Tunisia offers a warm welcome for those travelling with kids. With great beaches, camel rides in the desert, ancient Roman sites and Star Wars film sets, there's a lot here to excite the young imagination.
Tunisians adore children, and as meals out are commonly family affairs, you’ll be feted guests at any restaurant, though late dinner times don’t always suit non-Tunisian children. There are rarely children’s menus available, but kids can share dishes or choose from the starters – brik (flaky filled pastry) is a favourite, and lunch stops for casse-crôute (sans harissa for the littlies) and chips are cheap and easy. In the resorts you’ll have tons of child-friendly choices: roast chicken, crêpes, pasta, pizza and so on. Baby food and formula milk are available from pharmacies and supermarkets.
Most of the resort hotels do have some form of dedicated playgroup or playground and children's pool (and many have full child-care services).
Safety seats in hire cars are more likely to be available from international companies, though it’s always worth asking anywhere, while high-chairs in restaurants are only occasionally available. Resort hotels may often charge a daily rate for cot rental, up to about 30DT per night. Pavements in Tunisia are often a challenge, even for those not navigating with baby strollers.
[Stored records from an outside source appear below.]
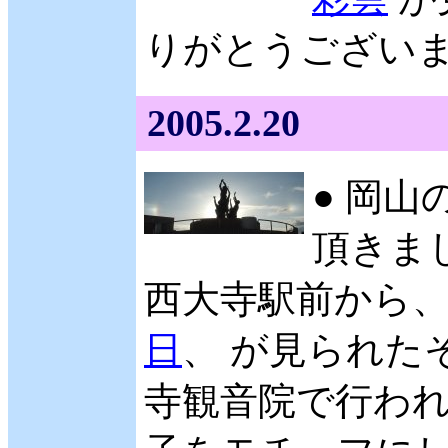
りがとうございます。
2005.2.20
● 岡山
頂きまし
西大寺駅前から
日
、 が見られた
寺観音院で行われ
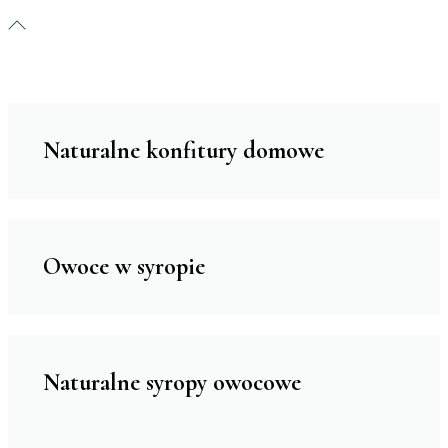
Naturalne konfitury domowe
Owoce w syropie
Naturalne syropy owocowe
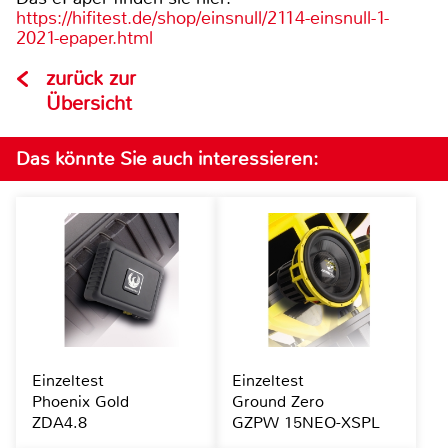
https://hifitest.de/shop/einsnull/2114-einsnull-1-
2021-epaper.html
zurück zur
Übersicht
Das könnte Sie auch interessieren:
Einzeltest
Einzeltest
Phoenix Gold
Ground Zero
ZDA4.8
GZPW 15NEO-XSPL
Baby products are widely available, including major international brands. Sun lotion for babies and children is widely available but can be expensive, so bring a good supply from home.
For all-round information and advice, check out Lonely Planet’s Travel with Children.
- Camel rides, Douz It's most exciting to ride these ships of the desert in the Sahara; also available at beach resorts.
- Ribat, Monastir Explore the passageways and hidden corners of Tunisia's greatest fortress.
- Star Wars film sets, Ong Jemal Visit a galaxy far, far away at these locations.
- Water sports, Port El KantaouiFrom bouncy banana-boating to parasailing at the resorts.
- Amphitheatre, El JemTunisia's most intact Roman colosseum allows children to get in touch with their inner gladiator.